Implicit Q-learning (IQL) serves as a strong baseline for offline RL, which
learns the value function using only dataset actions through quantile
regression. However, it is unclear how to recover the implicit policy from the
learned implicit Q-function and why IQL can utilize weighted regression for
policy extraction. IDQL reinterprets IQL as an actor-critic method and gets
weights of implicit policy, however, this weight only holds for the optimal
value function. In this work, we introduce a different way to solve the
implicit policy-finding problem (IPF) by formulating this problem as an
optimization problem. Based on this optimization problem, we further propose
two practical algorithms AlignIQL and AlignIQL-hard, which inherit the
advantages of decoupling actor from critic in IQL and provide insights into why
IQL can use weighted regression for policy extraction. Compared with IQL and
IDQL, we find our method keeps the simplicity of IQL and solves the implicit
policy-finding problem. Experimental results on D4RL datasets show that our
method achieves competitive or superior results compared with other SOTA
offline RL methods. Especially in complex sparse reward tasks like Antmaze and
Adroit, our method outperforms IQL and IDQL by a significant margin.

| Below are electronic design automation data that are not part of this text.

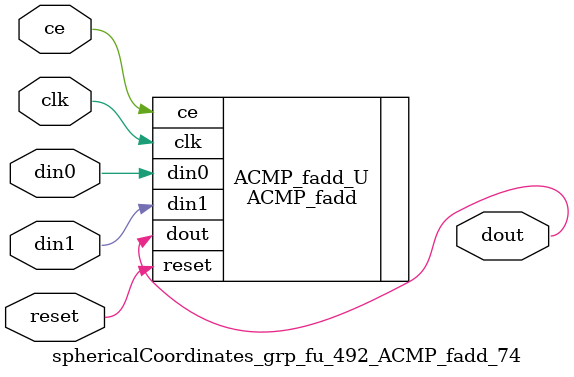
<source format=v>

`timescale 1 ns / 1 ps
module sphericalCoordinates_grp_fu_492_ACMP_fadd_74(
    clk,
    reset,
    ce,
    din0,
    din1,
    dout);

parameter ID = 32'd1;
parameter NUM_STAGE = 32'd1;
parameter din0_WIDTH = 32'd1;
parameter din1_WIDTH = 32'd1;
parameter dout_WIDTH = 32'd1;
input clk;
input reset;
input ce;
input[din0_WIDTH - 1:0] din0;
input[din1_WIDTH - 1:0] din1;
output[dout_WIDTH - 1:0] dout;



ACMP_fadd #(
.ID( ID ),
.NUM_STAGE( 4 ),
.din0_WIDTH( din0_WIDTH ),
.din1_WIDTH( din1_WIDTH ),
.dout_WIDTH( dout_WIDTH ))
ACMP_fadd_U(
    .clk( clk ),
    .reset( reset ),
    .ce( ce ),
    .din0( din0 ),
    .din1( din1 ),
    .dout( dout ));

endmodule

</source>
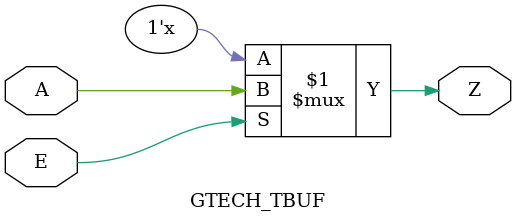
<source format=v>



module GTECH_TBUF (A, E, Z);  
	input A, E;
	output Z;

	bufif1 i1 (Z, A, E);
endmodule




</source>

本研究提出了一种解决隐式策略发现问题的方法，并通过优化问题的形式对其进行了描述。基于这个优化问题，我们进一步提出了两种实用算法 AlignIQL 和 AlignIQL-hard，它们继承了 IQL 中演员和评论家解耦的优势，并阐明了为什么 IQL 可以使用加权回归进行策略提取。实验结果表明，与 IQL 和 IDQL 相比，我们的方法保持了 IQL 的简单性并解决了隐式策略发现问题，在 D4RL 数据集上取得了与其他 SOTA 离线 RL 方法相媲美或更优的结果。特别是在 Antmaze 和 Adroit 等复杂的稀疏奖励任务中，我们的方法明显优于 IQL 和 IDQL。